McManus, cited above, states that 40% of cohabiting couples break up before marriage; marriages that are preceded by cohabitation have a fifty-percent higher divorce rate than those which are not. Of the 60 couples who get married (after cohabiting) 45 of them will divorce. “That means that only 15 couples out of 100 who cohabit before marriage will make it. Cohabitation is almost a guarantee for failure.”
In my home state of Iowa there stood an historic church, the Little Brown Church. Hundreds of weddings took place there every year. It is said that the preacher adopted a special farewell to the couple when, after the ceremony, he took the couple to the entrance of the little chapel and said, “Before you go, the Bride has the honor of ringing the church bell.” He placed the rope in her hands and though she pulled with all her might, the heavy bell would not budge. Then the preacher turned to the groom and asked that he lend a hand to help his bride. Together they pull and the bell rings, sending out over the countryside the news of another wedding. Then the preacher says, “As you go out into life, never forget that as long as you pull together, you can ring the bell.” (Discovery, Little Rock AR)

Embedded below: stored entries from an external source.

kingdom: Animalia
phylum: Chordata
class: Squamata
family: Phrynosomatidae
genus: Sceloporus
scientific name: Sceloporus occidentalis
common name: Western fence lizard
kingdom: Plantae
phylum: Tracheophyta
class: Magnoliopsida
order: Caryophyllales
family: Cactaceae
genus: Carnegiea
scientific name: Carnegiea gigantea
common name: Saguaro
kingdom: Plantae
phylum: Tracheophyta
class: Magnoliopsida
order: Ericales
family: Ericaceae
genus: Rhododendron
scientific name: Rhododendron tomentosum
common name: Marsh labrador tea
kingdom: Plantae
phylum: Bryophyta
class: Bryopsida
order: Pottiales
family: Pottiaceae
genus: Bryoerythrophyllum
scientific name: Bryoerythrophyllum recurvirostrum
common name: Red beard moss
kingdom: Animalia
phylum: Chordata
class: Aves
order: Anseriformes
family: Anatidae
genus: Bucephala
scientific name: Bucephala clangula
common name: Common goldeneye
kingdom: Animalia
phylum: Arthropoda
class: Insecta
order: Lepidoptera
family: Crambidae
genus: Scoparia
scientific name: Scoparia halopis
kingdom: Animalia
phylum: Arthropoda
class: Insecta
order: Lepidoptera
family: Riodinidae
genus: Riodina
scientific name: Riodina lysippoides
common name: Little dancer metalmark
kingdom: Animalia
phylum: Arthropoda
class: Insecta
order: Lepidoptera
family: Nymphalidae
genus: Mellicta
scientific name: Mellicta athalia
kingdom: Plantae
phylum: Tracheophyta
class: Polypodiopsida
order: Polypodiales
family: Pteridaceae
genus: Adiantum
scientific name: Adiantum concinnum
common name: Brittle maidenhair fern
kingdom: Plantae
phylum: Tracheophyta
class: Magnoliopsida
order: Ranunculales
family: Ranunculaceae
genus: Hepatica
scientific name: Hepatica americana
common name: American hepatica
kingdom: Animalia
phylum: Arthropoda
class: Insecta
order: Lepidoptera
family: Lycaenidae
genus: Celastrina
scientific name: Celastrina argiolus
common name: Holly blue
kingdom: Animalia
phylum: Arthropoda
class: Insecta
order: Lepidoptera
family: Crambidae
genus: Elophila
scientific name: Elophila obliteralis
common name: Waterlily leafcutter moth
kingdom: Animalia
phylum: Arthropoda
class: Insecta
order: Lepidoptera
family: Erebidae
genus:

Again, I turn to Pastor Chuck Swindoll, married more than sixty years, for some distilled wisdom on marriage: On an article entitled “We Rent Wedding Rings,” Chuck commented, “Doesn’t that just sum up the state of our world? Seven days after our first date, I knew that Cynthia was ‘the girl of my dreams’. She was 16 and I was 19 when I proposed. Twenty months later…we said, “I do.” We could never have imagined our life together…but four kids, ten grandchildren, seven great grandchildren and a worldwide ministry later, we still say I do.”
“Cynthia will always be the girl of my dreams. But that doesn’t mean I can sit back and relax! Loving her means being the man of HER dreams. It means practicing patience, kindness, and humility. It means faithfulness and trust…love notes and a few elegant dinners for two…thoughtful words and listening ears. It means making time for prayer, coffee, and especially thunderstorms. Every time a storm rolls in, Cynthia and I press pause on our busy lives. We prefer to go out on our screened-in back porch, where we watch the Creator’s light show, together.
Contrary to popular opinion, our more than six decades together haven’t been pure bliss. Neither of us is ‘easy to live with.’ We’re together for two reasons: God’s unfaltering grace and our uncompromising commitment.”
(So there you have it. Some of the choicest statements, observations and words of wisdom about marriage that I have clipped the past fifty plus years. I hope they will bless you and maybe even help you as you work on fine tuning your marriage (I still am after 58 years!), or as you strive to encourage others who may be struggling in this first and foremost of relational ties established immediately after God created the heavens and the earth.)